Amanda Graziano, Opinion Editor

Chick-fil-A cows grazed on campus Wednesday, Nov. 30.  Multitudes of small “eat mor chikin” mascots were handed out to students in religion teacher Christopher Yeung’s Social Justice classes.

Abingdon Chick-fil-A owner Michael McFerren was able to talk to each of Yeung’s Social Justice classes throughout the day.

A couple of weeks ago, Yeung went to the Abingdon Chick-fil-A to try to get them to sponsor the Christian Music Challenge that he was running with  his Social Justice classes.  The Christian Music Challenge set a goal to listen to Christian music 90 percent of the time for three months.  Chick-fil-A not only decided to sponsor it, but also decided to send its owner to speak to each of Yeung’s classes.

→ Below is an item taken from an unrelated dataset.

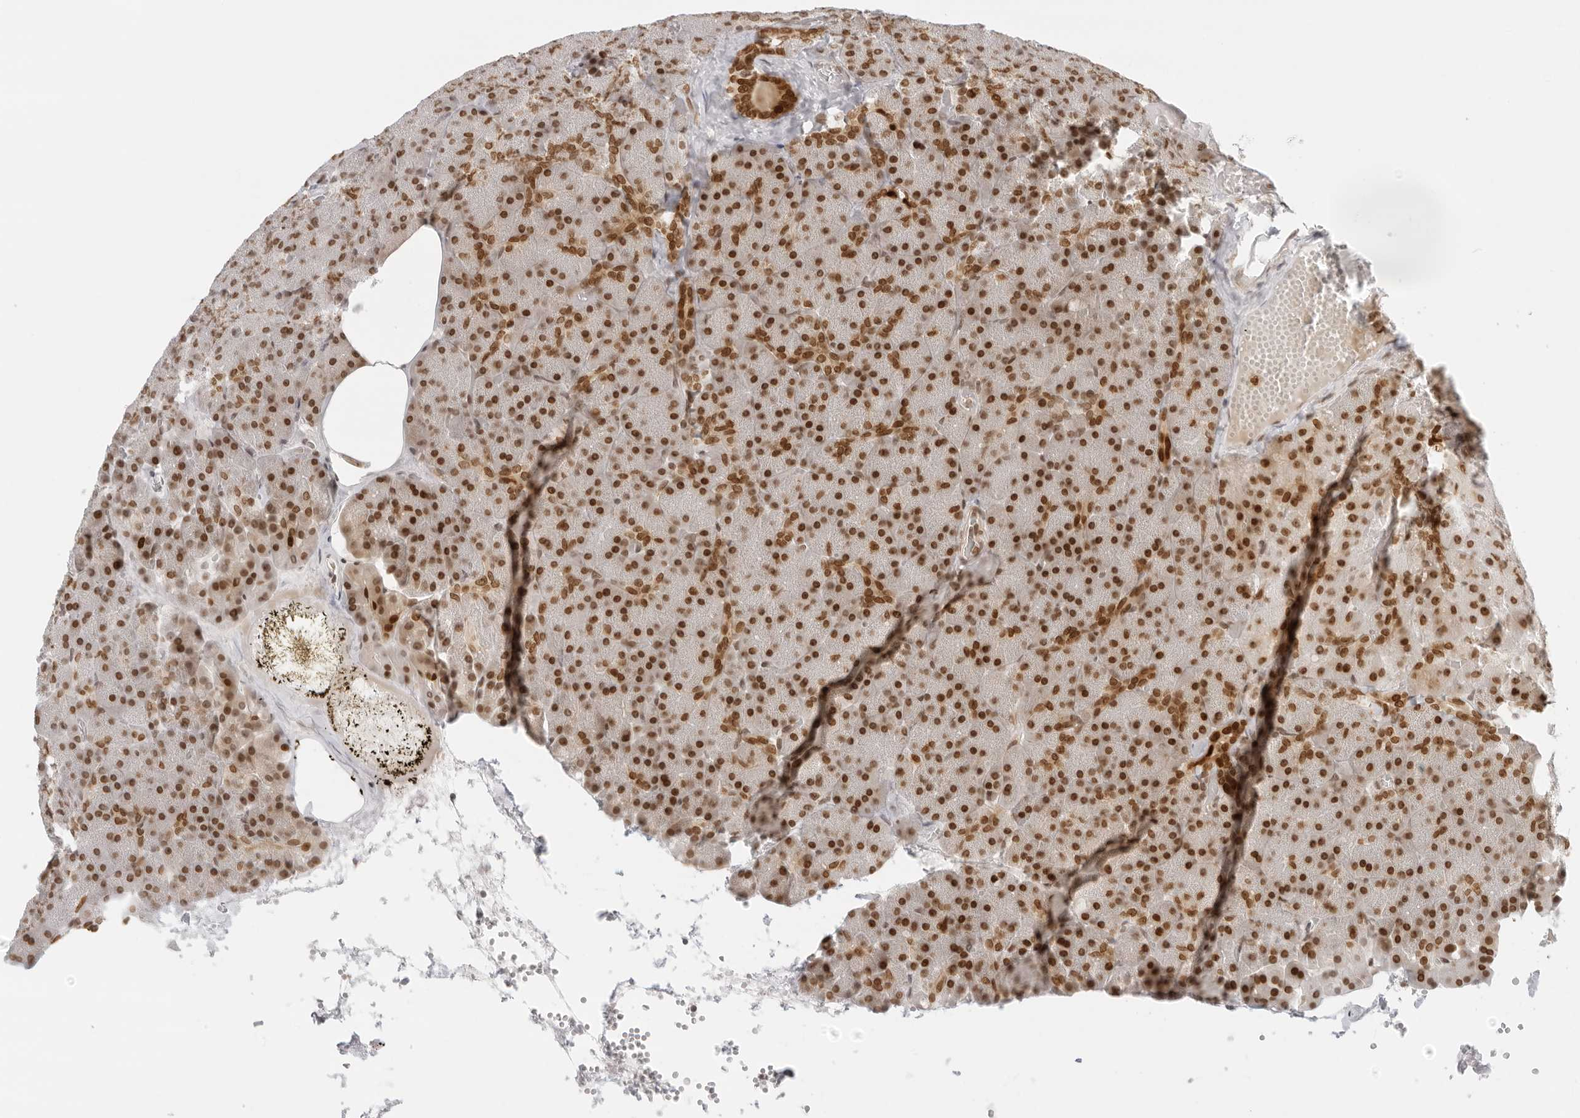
{"staining": {"intensity": "moderate", "quantity": ">75%", "location": "nuclear"}, "tissue": "pancreas", "cell_type": "Exocrine glandular cells", "image_type": "normal", "snomed": [{"axis": "morphology", "description": "Normal tissue, NOS"}, {"axis": "morphology", "description": "Carcinoid, malignant, NOS"}, {"axis": "topography", "description": "Pancreas"}], "caption": "High-power microscopy captured an immunohistochemistry (IHC) histopathology image of benign pancreas, revealing moderate nuclear positivity in approximately >75% of exocrine glandular cells. (DAB IHC, brown staining for protein, blue staining for nuclei).", "gene": "RCC1", "patient": {"sex": "female", "age": 35}}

McFerren, who also owns the Chick-fil-A in University of Delaware, spoke about his religious views and how they led him to become the owner at Chick-fil-A.  He described how the restaurant chain incorporates religion into everything they do.  This ranges from being closed on Sundays to having all of the employees say, “my pleasure” after someone says, “thank you.”

Even though none of Yeung’s classes completed the Christian Music Challenge, they still received a consolation prize from Chick-fil-A.  They each got to take home their own stuffed Chick-fil-A cow mascot.

According to McFerren, even though the majority of students didn’t complete the challenge, he was still excited about coming.  “I jumped at the opportunity, any chance I get to talk to young folks.  I would love to do it more,” McFerren said.

Students enjoyed having McFerren come and talk to them.  “I really liked it.  I thought it was good.  He was a cool guy,” senior Maria Edwards said.